We also build several forms of rhodopsin and use them in our eyes for seeing light. As in bacteriorhodopsin, our rhodopsin also contains a molecule of retinal. (Bacteriorhodopsin is shown on the left, from PDB entry 1fbb
, and rhodopsin from cows is shown on the right, from PDB entry 1f88
). Retinal is made in our bodies from retinol, or vitamin A, which is essential in the diet, since we cannot synthesize vitamin A on our own. When it absorbs a photon, the retinal in rhodopsin changes shape from bent to straight--just the opposite of retinal in bacteriorhodopsin! This change of shape then pushes the surrounding protein into a slightly different shape, which is sensed by proteins inside the cell. Then, the message is passed through a cascade of proteins, each sending the message to the next, finally launching a nerve signal to the brain. The process is so sensitive that the eye can sense as few as 5 photons.
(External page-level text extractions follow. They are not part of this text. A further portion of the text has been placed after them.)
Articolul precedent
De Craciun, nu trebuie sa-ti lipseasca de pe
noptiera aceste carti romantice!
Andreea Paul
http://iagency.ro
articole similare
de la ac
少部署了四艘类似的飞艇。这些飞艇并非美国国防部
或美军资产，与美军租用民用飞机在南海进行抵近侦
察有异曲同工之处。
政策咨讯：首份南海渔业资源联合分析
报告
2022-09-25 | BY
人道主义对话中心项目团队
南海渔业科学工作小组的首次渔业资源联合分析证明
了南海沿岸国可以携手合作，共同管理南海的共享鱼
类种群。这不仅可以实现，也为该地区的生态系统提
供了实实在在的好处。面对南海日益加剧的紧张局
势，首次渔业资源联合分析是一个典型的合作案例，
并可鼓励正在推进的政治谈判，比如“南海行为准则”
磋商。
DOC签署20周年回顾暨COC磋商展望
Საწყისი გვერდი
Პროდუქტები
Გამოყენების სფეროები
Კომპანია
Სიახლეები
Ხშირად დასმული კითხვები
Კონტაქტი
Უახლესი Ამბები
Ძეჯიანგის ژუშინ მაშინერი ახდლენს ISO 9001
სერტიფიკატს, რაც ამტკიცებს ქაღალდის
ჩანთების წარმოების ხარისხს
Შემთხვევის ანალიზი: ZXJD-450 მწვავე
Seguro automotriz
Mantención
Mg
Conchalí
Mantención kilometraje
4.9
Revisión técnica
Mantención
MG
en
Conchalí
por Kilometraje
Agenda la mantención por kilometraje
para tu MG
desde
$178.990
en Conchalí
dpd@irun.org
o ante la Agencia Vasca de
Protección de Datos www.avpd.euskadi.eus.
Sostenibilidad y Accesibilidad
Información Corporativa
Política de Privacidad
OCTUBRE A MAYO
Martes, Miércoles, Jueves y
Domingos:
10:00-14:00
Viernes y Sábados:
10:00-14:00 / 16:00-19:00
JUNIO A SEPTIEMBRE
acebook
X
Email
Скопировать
Many structures of bacteriorhodopsin are available in the PDB, showing many of the steps in the process of absorbing light and pumping protons. Two snapshots are shown here. The structure on the left, from PDB entry 1c3w
, is in the ground state, before it has absorbed light. The retinal (the long molecule in white crossing through the center) is in the straight trans
form, as shown by the little zig-zag yellow lines. The structure on the right, from PDB entry 1dze
, shows the molecule after absorbing light. Notice that the retinal now has a bent cis
shape at the site indicated by the yellow lines. This new shape has changed the orientation of the nitrogen at the end of the retinal, indicated by the yellow N. It has also shifted the position of several protein amino acids that are along the pathway of proton transfer, indicated by the numbers. In particular, notice the large shift of arginine 82 at the bottom. Researchers are working to discover how these changes in shape power the transfer of a proton from the top to the bottom, through the middle of bacteriorhodopsin and across the archaebacterial membrane.